Tech Dreams

Google Acquires reCaptcha – A Powerful Book Scanning Technology In Google Hands Now

Those scrambled text that we see on the registration pages or status update pages of facebook/orkut websites are called CAPTCHA. They are used to protect the websites from spammers and bots.

reCaptcha is one of the biggest provider of CAPTCHA technology and now Google owns it. Google in a blog post announced that they acquired them. reCaptcha is currently used in over 1,00,000 web sites world wide (even we used reCaptcha in couple of asp.net websites we developed recently).

recaptcha

Why Google acquired this company and what are they going to do with technology? Google explains

many of the CAPTCHAs provided by reCAPTCHA come from scanned archival newspapers and old books. Computers find it hard to recognize these words because the ink and paper have degraded over time, but by typing them in as a CAPTCHA, crowds teach computers to read the scanned text.

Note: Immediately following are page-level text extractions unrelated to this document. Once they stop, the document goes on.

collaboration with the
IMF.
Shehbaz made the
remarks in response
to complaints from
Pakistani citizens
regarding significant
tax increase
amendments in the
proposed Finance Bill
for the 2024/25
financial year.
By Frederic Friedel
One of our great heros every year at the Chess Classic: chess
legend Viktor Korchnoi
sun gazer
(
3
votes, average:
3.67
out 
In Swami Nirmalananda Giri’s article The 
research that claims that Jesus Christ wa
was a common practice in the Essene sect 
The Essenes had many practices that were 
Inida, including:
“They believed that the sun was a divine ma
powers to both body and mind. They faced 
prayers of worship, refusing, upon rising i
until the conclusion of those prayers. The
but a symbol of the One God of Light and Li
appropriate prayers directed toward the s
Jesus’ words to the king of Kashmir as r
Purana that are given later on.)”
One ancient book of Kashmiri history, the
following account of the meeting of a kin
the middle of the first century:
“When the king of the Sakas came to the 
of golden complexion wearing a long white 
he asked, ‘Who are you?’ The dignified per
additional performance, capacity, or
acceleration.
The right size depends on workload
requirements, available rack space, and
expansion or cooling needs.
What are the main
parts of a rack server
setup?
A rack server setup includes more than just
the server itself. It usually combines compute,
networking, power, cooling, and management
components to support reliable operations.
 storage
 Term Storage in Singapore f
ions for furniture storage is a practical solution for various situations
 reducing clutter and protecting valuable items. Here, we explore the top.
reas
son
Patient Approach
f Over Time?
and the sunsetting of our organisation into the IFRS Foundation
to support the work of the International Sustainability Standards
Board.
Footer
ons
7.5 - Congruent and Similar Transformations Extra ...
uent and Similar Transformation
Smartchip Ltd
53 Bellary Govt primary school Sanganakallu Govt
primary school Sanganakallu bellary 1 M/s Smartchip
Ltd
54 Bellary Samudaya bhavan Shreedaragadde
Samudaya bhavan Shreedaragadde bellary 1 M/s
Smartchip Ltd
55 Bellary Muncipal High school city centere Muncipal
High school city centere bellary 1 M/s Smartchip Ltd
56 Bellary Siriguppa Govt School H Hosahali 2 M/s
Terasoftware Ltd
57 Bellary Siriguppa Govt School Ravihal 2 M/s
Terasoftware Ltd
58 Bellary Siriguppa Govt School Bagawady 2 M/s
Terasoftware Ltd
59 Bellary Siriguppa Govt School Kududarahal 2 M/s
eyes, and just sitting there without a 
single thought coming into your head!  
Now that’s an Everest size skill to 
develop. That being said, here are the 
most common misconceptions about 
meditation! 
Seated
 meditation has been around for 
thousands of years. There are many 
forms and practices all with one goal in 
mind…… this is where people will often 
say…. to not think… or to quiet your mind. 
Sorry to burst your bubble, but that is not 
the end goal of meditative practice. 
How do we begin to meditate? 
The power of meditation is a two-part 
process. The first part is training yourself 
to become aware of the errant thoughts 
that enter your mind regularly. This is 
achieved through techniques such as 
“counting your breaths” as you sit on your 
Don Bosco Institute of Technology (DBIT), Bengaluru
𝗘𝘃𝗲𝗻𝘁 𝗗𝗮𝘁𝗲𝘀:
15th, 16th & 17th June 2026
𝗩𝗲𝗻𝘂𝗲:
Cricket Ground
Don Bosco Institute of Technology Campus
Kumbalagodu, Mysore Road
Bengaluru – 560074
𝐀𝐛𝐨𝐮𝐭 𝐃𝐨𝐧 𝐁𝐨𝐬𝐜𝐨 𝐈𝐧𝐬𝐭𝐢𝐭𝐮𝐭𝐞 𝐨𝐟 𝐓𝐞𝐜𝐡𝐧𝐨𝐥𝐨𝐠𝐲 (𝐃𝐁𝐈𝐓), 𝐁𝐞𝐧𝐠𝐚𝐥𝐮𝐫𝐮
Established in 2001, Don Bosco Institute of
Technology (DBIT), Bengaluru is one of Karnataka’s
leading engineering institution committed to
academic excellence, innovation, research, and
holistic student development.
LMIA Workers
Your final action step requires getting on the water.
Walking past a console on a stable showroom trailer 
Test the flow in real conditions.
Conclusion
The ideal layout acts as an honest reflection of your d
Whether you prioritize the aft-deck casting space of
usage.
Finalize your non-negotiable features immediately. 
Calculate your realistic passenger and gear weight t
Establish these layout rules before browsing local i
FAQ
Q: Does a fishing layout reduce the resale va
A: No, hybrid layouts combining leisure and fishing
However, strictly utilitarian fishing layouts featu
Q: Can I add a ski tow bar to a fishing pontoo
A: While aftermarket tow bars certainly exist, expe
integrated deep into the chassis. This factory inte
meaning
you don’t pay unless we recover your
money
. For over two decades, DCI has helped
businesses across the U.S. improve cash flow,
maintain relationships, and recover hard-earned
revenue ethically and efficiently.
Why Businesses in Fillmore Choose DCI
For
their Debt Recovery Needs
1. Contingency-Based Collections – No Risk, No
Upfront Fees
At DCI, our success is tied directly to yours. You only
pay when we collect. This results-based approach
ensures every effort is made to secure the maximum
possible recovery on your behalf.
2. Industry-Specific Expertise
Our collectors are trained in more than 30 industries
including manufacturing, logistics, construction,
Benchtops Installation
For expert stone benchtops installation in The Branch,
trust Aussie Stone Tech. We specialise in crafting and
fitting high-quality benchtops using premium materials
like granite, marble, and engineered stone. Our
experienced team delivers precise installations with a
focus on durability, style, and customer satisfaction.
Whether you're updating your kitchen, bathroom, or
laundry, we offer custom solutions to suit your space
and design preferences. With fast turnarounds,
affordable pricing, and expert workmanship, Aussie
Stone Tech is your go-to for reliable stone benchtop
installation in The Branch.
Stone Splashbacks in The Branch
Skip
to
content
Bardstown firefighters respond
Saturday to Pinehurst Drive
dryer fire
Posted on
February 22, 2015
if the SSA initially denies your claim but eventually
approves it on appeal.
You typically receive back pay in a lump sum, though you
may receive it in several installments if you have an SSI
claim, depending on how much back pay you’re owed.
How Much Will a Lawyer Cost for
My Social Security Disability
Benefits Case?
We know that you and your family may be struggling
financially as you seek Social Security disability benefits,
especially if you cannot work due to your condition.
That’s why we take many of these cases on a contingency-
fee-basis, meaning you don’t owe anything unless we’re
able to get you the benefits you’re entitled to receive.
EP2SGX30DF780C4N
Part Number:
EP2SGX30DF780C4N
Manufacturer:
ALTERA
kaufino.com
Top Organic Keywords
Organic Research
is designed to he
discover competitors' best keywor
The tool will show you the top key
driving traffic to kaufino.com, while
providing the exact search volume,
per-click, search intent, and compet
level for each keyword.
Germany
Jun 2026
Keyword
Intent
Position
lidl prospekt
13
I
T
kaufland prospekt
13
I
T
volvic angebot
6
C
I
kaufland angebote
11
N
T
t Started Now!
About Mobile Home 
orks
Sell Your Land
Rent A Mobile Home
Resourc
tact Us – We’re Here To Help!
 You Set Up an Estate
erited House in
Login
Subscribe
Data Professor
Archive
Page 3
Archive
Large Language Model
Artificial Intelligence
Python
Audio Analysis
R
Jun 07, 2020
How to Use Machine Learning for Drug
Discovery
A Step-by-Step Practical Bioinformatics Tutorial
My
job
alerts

In this way, reCAPTCHA’s unique technology improves the process that converts scanned images into plain text, known as Optical Character Recognition (OCR). This technology also powers large scale text scanning projects like Google Books and Google News Archive Search.

That’s a nice move by Google. They got a brilliant technology that allows them to digitize old books and newspapers to make the web more searchable(also earn millions of dollars through advertising).

But on the other hand the worrying thing is the ever growing footprint of Google on the net.